* _Task goal_
Quote the source text of every record word for word, leaving the pictures out of your answer.

* _Records for the task_
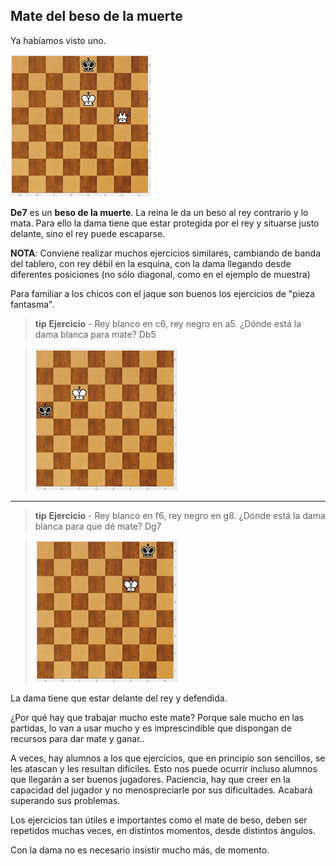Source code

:## Mate del beso de la muerte

Ya habíamos visto uno.

![](img/image29.png)

**De7** es un **beso de la muerte**. La reina le da un beso al rey contrario y lo mata. Para ello la dama tiene que estar protegida por el rey y situarse justo delante, sino el rey puede escaparse.

**NOTA**: Conviene realizar muchos ejercicios similares, cambiando de banda del tablero, con rey débil en la esquina, con la dama llegando desde diferentes posiciones (no sólo diagonal, como en el ejemplo de muestra)

Para familiar a los chicos con el jaque son buenos los ejercicios de "pieza fantasma".

>**tip**
>**Ejercicio** - Rey blanco en c6, rey negro en a5. ¿Dónde está la dama blanca para mate? Db5

>![](img/image60.png)

---

>**tip**
>**Ejercicio** - Rey blanco en f6, rey negro en g8. ¿Dónde está la dama blanca para que dé mate? Dg7

>![](img/image44.png)

La dama tiene que estar delante del rey y defendida.

¿Por qué hay que trabajar mucho este mate? Porque sale mucho en las partidas, lo van a usar mucho y es imprescindible que dispongan de recursos para dar mate y ganar..

A veces, hay alumnos a los que ejercicios, que en principio son sencillos, se les atascan y les resultan difíciles. Esto nos puede ocurrir incluso alumnos que llegarán a ser buenos jugadores. Paciencia, hay que creer en la capacidad del jugador y no menospreciarle por sus dificultades. Acabará superando sus problemas.

Los ejercicios tan útiles e importantes como el mate de beso,  deben ser repetidos muchas veces, en distintos momentos, desde distintos ángulos.

Con la dama no es necesario insistir mucho más, de momento.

* _Solution to this problem_
Source code

:## Mate del beso de la muerte

Ya habíamos visto uno.

![](img/image29.png)

**De7** es un **beso de la muerte**. La reina le da un beso al rey contrario y lo mata. Para ello la dama tiene que estar protegida por el rey y situarse justo delante, sino el rey puede escaparse.

**NOTA**: Conviene realizar muchos ejercicios similares, cambiando de banda del tablero, con rey débil en la esquina, con la dama llegando desde diferentes posiciones (no sólo diagonal, como en el ejemplo de muestra)

Para familiar a los chicos con el jaque son buenos los ejercicios de "pieza fantasma".

>**tip**
>**Ejercicio** - Rey blanco en c6, rey negro en a5. ¿Dónde está la dama blanca para mate? Db5

>![](img/image60.png)

---

>**tip**
>**Ejercicio** - Rey blanco en f6, rey negro en g8. ¿Dónde está la dama blanca para que dé mate? Dg7

>![](img/image44.png)

La dama tiene que estar delante del rey y defendida.

¿Por qué hay que trabajar mucho este mate? Porque sale mucho en las partidas, lo van a usar mucho y es imprescindible que dispongan de recursos para dar mate y ganar..

A veces, hay alumnos a los que ejercicios, que en principio son sencillos, se les atascan y les resultan difíciles. Esto nos puede ocurrir incluso alumnos que llegarán a ser buenos jugadores. Paciencia, hay que creer en la capacidad del jugador y no menospreciarle por sus dificultades. Acabará superando sus problemas.

Los ejercicios tan útiles e importantes como el mate de beso,  deben ser repetidos muchas veces, en distintos momentos, desde distintos ángulos.

Con la dama no es necesario insistir mucho más, de momento.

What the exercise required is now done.